Otro punto relevante es la necesidad de mejorar la articulación entre la escuela secundaria y el mundo laboral, recomendando el desarrollo de un sistema de educación dual que brinde una formación práctica intensiva para facilitar la rápida inserción laboral de los jóvenes.
El documento también aborda propuestas que generan debate, como la declaración de la educación como "servicio esencial", lo cual podría implicar restricciones en los paros docentes, y la derogación de un artículo de la Ley de Educación Nacional que protege la identidad de los alumnos, docentes e instituciones educativas en la difusión de los resultados de las evaluaciones estandarizadas.
Asimismo, la Academia propone modificar el acceso irrestricto a la universidad, permitiendo a las instituciones establecer condiciones de ingreso en beneficio de la diversidad del sistema educativo y promoviendo acciones remediales para facilitar la integración y los aprendizajes.
El texto también destaca la importancia de actualizar los estatutos docentes considerando el nuevo rol de los educadores en el siglo XXI y las transformaciones generacionales, sociales y tecnológicas. Además, se resalta la necesidad de mejorar la formación docente y establecer un sistema de evaluación periódica del desempeño.

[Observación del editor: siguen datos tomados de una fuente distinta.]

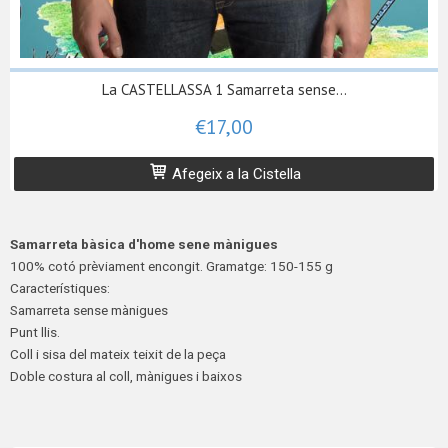
La CASTELLASSA 1 Samarreta sense...
€17,00
Afegeix a la Cistella
Samarreta bàsica d'home sene mànigues
100% cotó prèviament encongit. Gramatge: 150-155 g
Característiques:
Samarreta sense mànigues
Punt llis.
Coll i
sisa
del mateix teixit de la peça
Doble costura al coll, mànigues i baixos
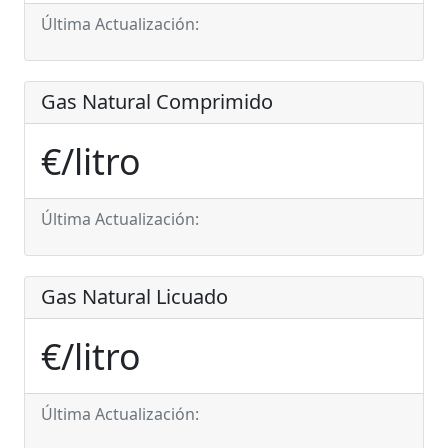
Última Actualización:
Gas Natural Comprimido
€/litro
Última Actualización:
Gas Natural Licuado
€/litro
Última Actualización:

Teniendo en cuenta la experiencia de la pandemia, se recomienda actualizar la normativa educativa para permitir la combinación de modalidades presenciales y virtuales, adaptadas a las características de cada nivel educativo. Además, se enfatiza la importancia de garantizar la libertad de enseñanza y el respeto a la dignidad de las personas, promoviendo una educación diversa y sin adoctrinamientos.
El documento concluye llamando a la ciudadanía a ser la evaluadora auténtica de las propuestas electorales y haciendo un llamado a la participación de todos para demostrar que la educación es una prioridad en la nación.
En resumen, la educación se posiciona como un factor determinante en las elecciones de 2023, y la Academia Nacional de Educación insta a los políticos a priorizar esta cuestión y detallar las políticas públicas que se comprometen a aplicar si resultan electos. El fortalecimiento de la educación desde los primeros años, la mejora en la formación docente, el financiamiento adecuado y la articulación con el mundo laboral son algunas de las medidas propuestas para lograr una educación de calidad en Argentina.